3

In python 2.7 on Ubuntu 14.04, I launch a process like this:

bag_process = subprocess.Popen(cmd, stdout=subprocess.PIPE, stderr=subprocess.PIPE)
for i in range(5):
    print "Countdown: {}".format(5 - i - 1)
    time.sleep(1)
print "Sending SIGINT to PID {}".format(bag_process.pid)
bag_process.send_signal(signal.SIGINT)
(bag_out, bag_err) = bag_process.communicate()

The program hangs on the communicate() line. When I open another terminal, I run ps -ef | grep ### to find the pid of the subprocess, and I see it's <defunct>.
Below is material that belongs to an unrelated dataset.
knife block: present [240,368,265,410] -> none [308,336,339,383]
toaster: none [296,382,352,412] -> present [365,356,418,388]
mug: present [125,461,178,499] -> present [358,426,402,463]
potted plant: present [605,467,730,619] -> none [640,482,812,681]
Why is the child program becoming defunct, and the parent program hanging on communicate()? Provided that the child truly exits after receiving SIGINT, how can I make the parent program reliably handle that without hanging?

martineau
  • 119,623
  • 25
  • 170
  • 301
Edward Ned Harvey
  • 6,525
  • 5
  • 36
  • 45
  • 1
    It is defunct because it has exited but the parent process hasn't read out the exit code yet, see https://en.wikipedia.org/wiki/Zombie_process. Perhaps the SIGINT did something with the pipe that the childprocess was attached to, like signalling to re-open file handles? Without the process itself this is not something we can be more specific about. – Martijn Pieters Jun 01 '18 at 15:16
  • 2
    Any chance your dead program started still-alive children (which never closed the stdout and stderr they inherited), or passed its stdout or stderr FDs over a socket to a different program that still has them open? Either of those scenarios would provide a solid explanation for `communicate()` not being able to complete and return. – Charles Duffy Jun 01 '18 at 15:52
  • @MartijnPieters Thanks, but I believe the `communicate()` method uses `wait()` to get the exit status, even though `communicate()` itself does not return the exit status. https://github.com/python/cpython/blob/2.7/Lib/subprocess.py#L452 – Edward Ned Harvey Jun 01 '18 at 22:52
  • @CharlesDuffy Good thought, but no dice... I grepped for the defunct pid, and it wasn't listed as a PPID for any other PID's. – Edward Ned Harvey Jun 01 '18 at 22:53
  • @EdwardNedHarvey: yes, but it never gets there because the pipe is blocked somewhere. – Martijn Pieters Jun 01 '18 at 23:17
  • @MartijnPieters Yup. If I remove `stdout=subprocess.PIPE, stderr=subprocess.PIPE` then everything works fine. But of course, I can't get the output of the child process. In the current case, I can live with that, but it seems like a python bug handling the closing & reading of subprocess file handles. – Edward Ned Harvey Jun 02 '18 at 19:48
  • @EdwardNedHarvey: no, this is something the child process does to the pipe on a SIGHUP. It may mean it is incompatible with your use-cases. – Martijn Pieters Jun 02 '18 at 20:58
  • @EdwardNedHarvey, ...so, a good place to start is using `lsof` to look for the process having a still-open handle on the other end of one of the pipes... or, if you're set up with better tooling, `sysdig`. – Charles Duffy Jun 03 '18 at 02:47
  • @EdwardNedHarvey, ...btw, if you're on a glibc-based platform, does running `['stdbuf', '-oL'] + cmd, ...` make any difference (telling your child process to generate line-buffered output on stdout, if it sticks with the libc defaults)? – Charles Duffy Jun 04 '18 at 16:56
  • I figured it out. Charles Duffy was right. The child process starts grand-child processes, but when the child dies, the PPID of the grandchildren get reset to 1. So when I grepped for the defunct pid, I found none. I needed to grep for the child pid *before* the child dies. – Edward Ned Harvey Jun 05 '18 at 00:33

1 Answers1

0

The problem was: Don't kill a process like this:

bag_process.send_signal(signal.SIGINT)

Instead, kill the process and all of its sub-processes like this:

parent = psutil.Process(bag_process.pid)
for child in parent.get_children(recursive=True):
    child.send_signal(signal.SIGINT)
bag_process.send_signal(signal.SIGINT)
Edward Ned Harvey
  • 6,525
  • 5
  • 36
  • 45